Project Teams: Collaboration vs. Distraction

Project management consulting teams often require a high level of collaboration to achieve their objectives, with team members relying heavily on interactions among the group in addition to partnerships with outside players. While this type of environment can be conducive to innovation and cross-pollination of ideas, it has the potential to lead to reduced productivity if distractions aren’t closely managed. A few basic principles will help you to reap the many benefits of a successful collaborative environment.

Set objectives for every meeting. Your project management team’s structure and personality will tell you if every gathering requires a formal agenda, but every meeting should at least have a clearly stated objective. This open framework will allow team members the opportunity for freeform brainstorming (which is often not compatible with rigid agendas), while still defining a measurable, expected result. Even if the objective is simply to produce additional ideas for discussion at the next meeting, everyone involved knows the expectations, and will understand the need to stay on-target.

Use meeting facilitators. If possible, employ the use of a meeting facilitator for events that are likely to wander off-topic. Facilitators must have a keen understanding of the meeting’s objectives, and shouldn’t interrupt discussions that are slightly tangential but still relevant. Nudging the project management team back toward the meeting’s central focus should occur only when the discussion becomes unproductive. It’s a fine line to walk, but leveraging the skills of a knowledgeable facilitator can help increase meeting productivity tremendously.

Monitor individual performance. Collaboration does not equal a lack of individual accountability. It’s not uncommon for project leaders to focus solely on their project’s overall performance, and realize much too late that particular individuals are distracting other team members, or aren’t contributing sufficiently to the project’s success. By closely monitoring individual performance, you’re more likely to spot—and successfully correct—trouble behaviors such as excessive chatting, inattention to critical details, and lack of progress on tasks. The rest of your team will quickly see that they’re taking up the slack for less productive members, and your efforts to address and resolve individual performance problems will help you avoid energy-sapping morale issues later.

Allow time for socializing. Make peace with the fact that employees will engage in some level of non-work-related socialization. If your team’s dynamic is one of strong collaboration, then discouraging this type of behavior is setting yourself—and your team—up for failure. Realize that successful collaboration is built on a foundation of trust and understanding. Each team member must understand the perspectives of others in the group, and trust their coworkers enough to give full consideration to their ideas, as well feel comfortable sharing some of their own.

Consider proactively providing activities that encourage folks to mingle, while also building subtle limits on distractions. Thoughtfully implemented, the following activities offer socialization opportunities without detracting from the team’s productivity.

Brown bag gatherings allow employees to engage in a bit of lunchtime chatting while gaining new information.
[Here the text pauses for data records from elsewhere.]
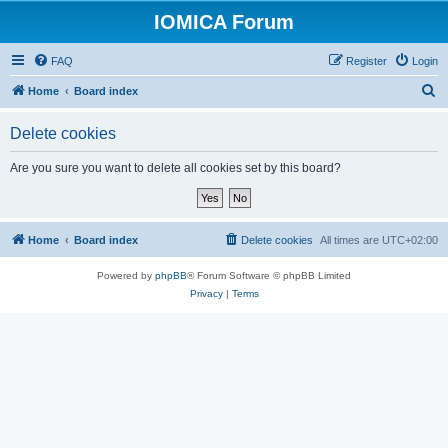
IOMICA Forum
FAQ
Register
Login
S
Home
Board index
e
Delete cookies
a
r
Are you sure you want to delete all cookies set by this board?
c
h
Home
Board index
Delete cookies
All times are
UTC+02:00
Powered by
phpBB
® Forum Software © phpBB Limited
Privacy
|
Terms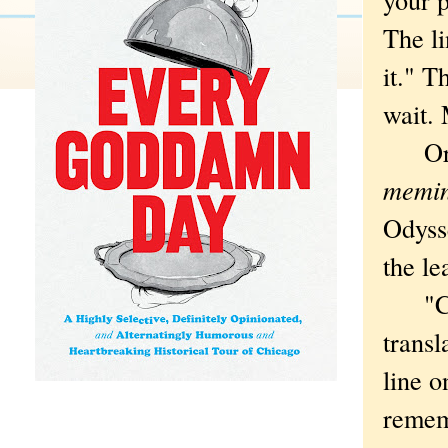
The li
it." T
wait. 
Or co
memin
Odyss
the le
"Call
transl
line o
remem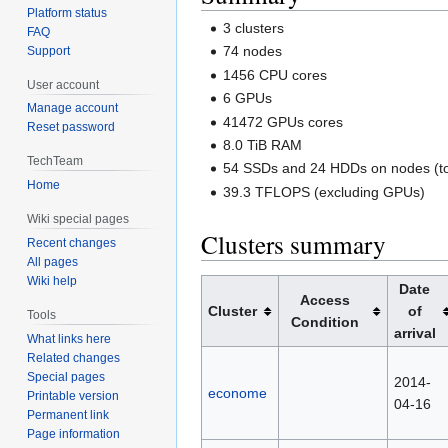
Platform status
3 clusters
FAQ
74 nodes
Support
1456 CPU cores
User account
6 GPUs
Manage account
41472 GPUs cores
Reset password
8.0 TiB RAM
TechTeam
54 SSDs and 24 HDDs on nodes (to
Home
39.3 TFLOPS (excluding GPUs)
Wiki special pages
Clusters summary
Recent changes
All pages
Wiki help
Date
Access
Cluster
of
Tools
Condition
arrival
What links here
Related changes
Special pages
2014-
econome
Printable version
04-16
Permanent link
Page information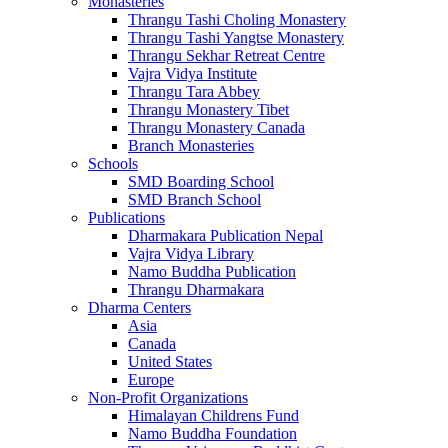
Monasteries
Thrangu Tashi Choling Monastery
Thrangu Tashi Yangtse Monastery
Thrangu Sekhar Retreat Centre
Vajra Vidya Institute
Thrangu Tara Abbey
Thrangu Monastery Tibet
Thrangu Monastery Canada
Branch Monasteries
Schools
SMD Boarding School
SMD Branch School
Publications
Dharmakara Publication Nepal
Vajra Vidya Library
Namo Buddha Publication
Thrangu Dharmakara
Dharma Centers
Asia
Canada
United States
Europe
Non-Profit Organizations
Himalayan Childrens Fund
Namo Buddha Foundation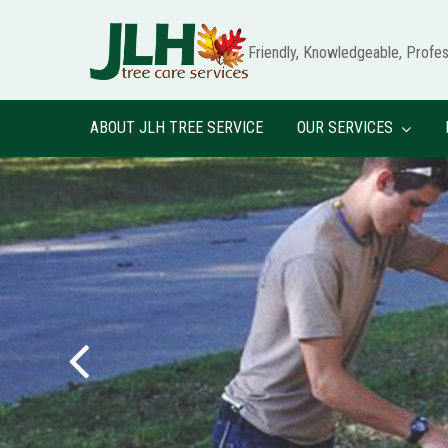
Skip
to
Friendly,
Knowledgeable,
Profes
main
content
ABOUT JLH TREE SERVICE
OUR SERVICES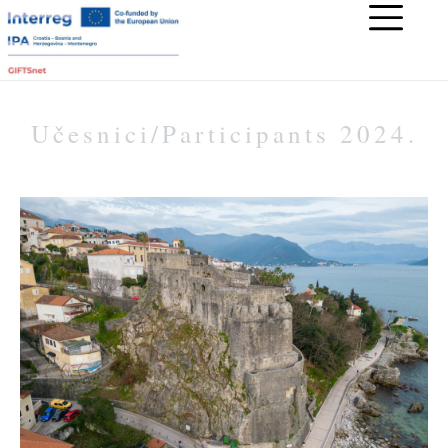
Učesnici/Participants 2024.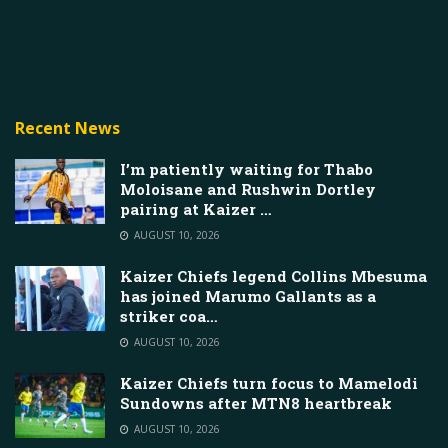
Recent News
I’m patiently waiting for Thabo
Moloisane and Rushwin Dortley
pairing at Kaizer …
AUGUST 10, 2026
Kaizer Chiefs legend Collins Mbesuma
has joined Marumo Gallants as a
striker coa…
AUGUST 10, 2026
Kaizer Chiefs turn focus to Mamelodi
Sundowns after MTN8 heartbreak
AUGUST 10, 2026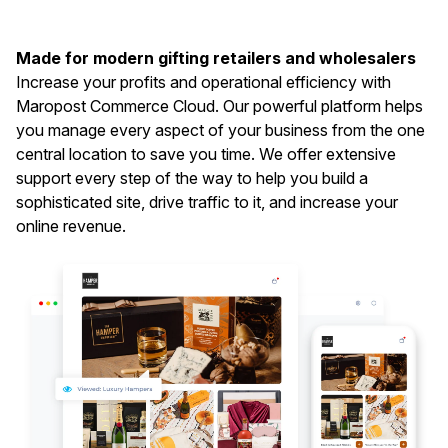
Made for modern gifting retailers and wholesalers
Increase your profits and operational efficiency with
Maropost Commerce Cloud. Our powerful platform helps
you manage every aspect of your business from the one
central location to save you time. We offer extensive
support every step of the way to help you build a
sophisticated site, drive traffic to it, and increase your
online revenue.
These typically work best for visually intensive seminars or presentations, where munching employees won’t interrupt other attendees. Not recommended for highly interactive meetings, as employees could feel they must choose between eating and participating.

Late afternoon parties give employees time to blow off a little steam, and knowing they’ll have a chance to socialize later may help them maintain better focus earlier in the day. Good for combining groups with infrequent face-to-face contact, such as remote team members or faraway business partners. Parties are particularly successful when held after a team meeting, as employees often choose to continue informal discussions of work issues if there are unresolved points or new action items.